• [Records for the task]:

┄┄┄┄┄┄┄┄┄┄

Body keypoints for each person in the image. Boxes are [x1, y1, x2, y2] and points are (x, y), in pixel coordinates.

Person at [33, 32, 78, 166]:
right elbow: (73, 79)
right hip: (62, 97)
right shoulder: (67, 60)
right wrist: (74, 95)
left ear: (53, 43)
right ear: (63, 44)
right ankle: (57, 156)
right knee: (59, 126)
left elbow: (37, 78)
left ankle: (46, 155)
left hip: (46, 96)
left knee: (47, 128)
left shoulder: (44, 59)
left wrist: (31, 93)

┄┄┄┄┄┄┄┄┄┄

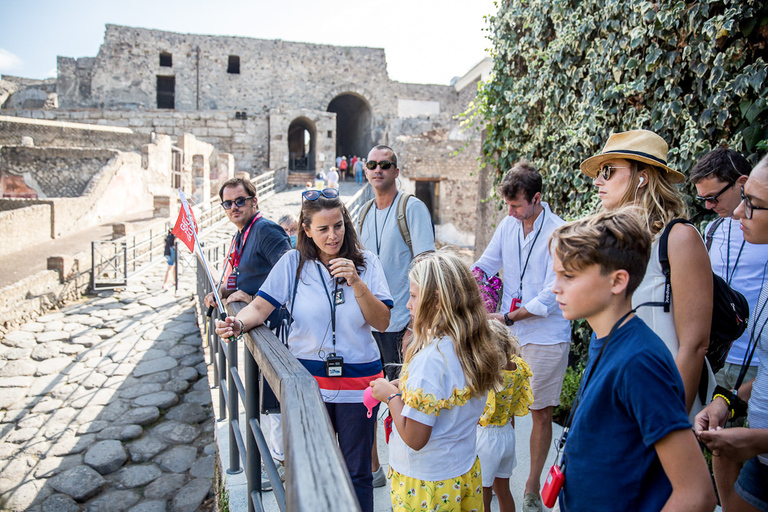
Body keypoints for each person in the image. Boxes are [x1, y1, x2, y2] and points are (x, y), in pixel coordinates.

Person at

┄┄┄┄┄┄┄┄┄┄

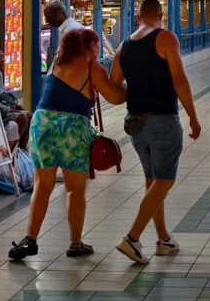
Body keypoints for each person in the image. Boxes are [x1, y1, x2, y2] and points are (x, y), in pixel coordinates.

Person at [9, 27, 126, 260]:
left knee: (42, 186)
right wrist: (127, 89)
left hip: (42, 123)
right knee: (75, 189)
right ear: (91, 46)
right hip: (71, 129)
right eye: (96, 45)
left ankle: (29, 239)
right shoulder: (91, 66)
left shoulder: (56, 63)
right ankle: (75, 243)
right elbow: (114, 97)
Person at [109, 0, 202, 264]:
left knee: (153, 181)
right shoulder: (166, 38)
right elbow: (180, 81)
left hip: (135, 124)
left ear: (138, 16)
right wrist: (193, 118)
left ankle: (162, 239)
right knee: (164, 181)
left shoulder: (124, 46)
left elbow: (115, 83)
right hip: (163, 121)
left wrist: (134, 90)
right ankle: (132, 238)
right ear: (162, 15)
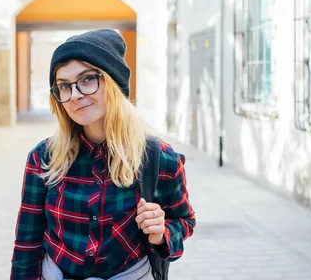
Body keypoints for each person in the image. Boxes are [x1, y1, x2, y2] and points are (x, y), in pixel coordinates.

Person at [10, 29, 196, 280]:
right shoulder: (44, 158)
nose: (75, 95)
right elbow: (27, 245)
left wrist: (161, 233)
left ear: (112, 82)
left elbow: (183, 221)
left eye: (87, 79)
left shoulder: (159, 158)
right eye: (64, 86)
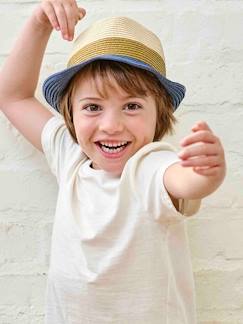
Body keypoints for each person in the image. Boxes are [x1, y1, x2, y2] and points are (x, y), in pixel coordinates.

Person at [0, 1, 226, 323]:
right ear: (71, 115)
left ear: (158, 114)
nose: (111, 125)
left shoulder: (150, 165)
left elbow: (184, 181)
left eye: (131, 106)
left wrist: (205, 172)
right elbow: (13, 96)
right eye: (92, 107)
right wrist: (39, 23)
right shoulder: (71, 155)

┄┄┄┄┄┄┄┄┄┄

• [Task description]: From the records above, copy only the lines running from the line holding "left wrist: (161, 233)" through the line holding "right shoulder: (71, 155)", with no pictures.

• [Exercise solution]:
left wrist: (161, 233)
left ear: (112, 82)
left elbow: (183, 221)
left eye: (87, 79)
left shoulder: (159, 158)
right eye: (64, 86)
Body keypoints for each person in the image. Boxes are [x1, y1, x2, y2] and points are (x, y), in pixel coordinates.

Person at [0, 1, 226, 323]:
right ear: (71, 115)
left ear: (158, 114)
nose: (111, 125)
left shoulder: (150, 165)
left elbow: (184, 181)
left eye: (131, 106)
left wrist: (205, 172)
right elbow: (13, 96)
right eye: (92, 107)
right wrist: (39, 23)
right shoulder: (71, 155)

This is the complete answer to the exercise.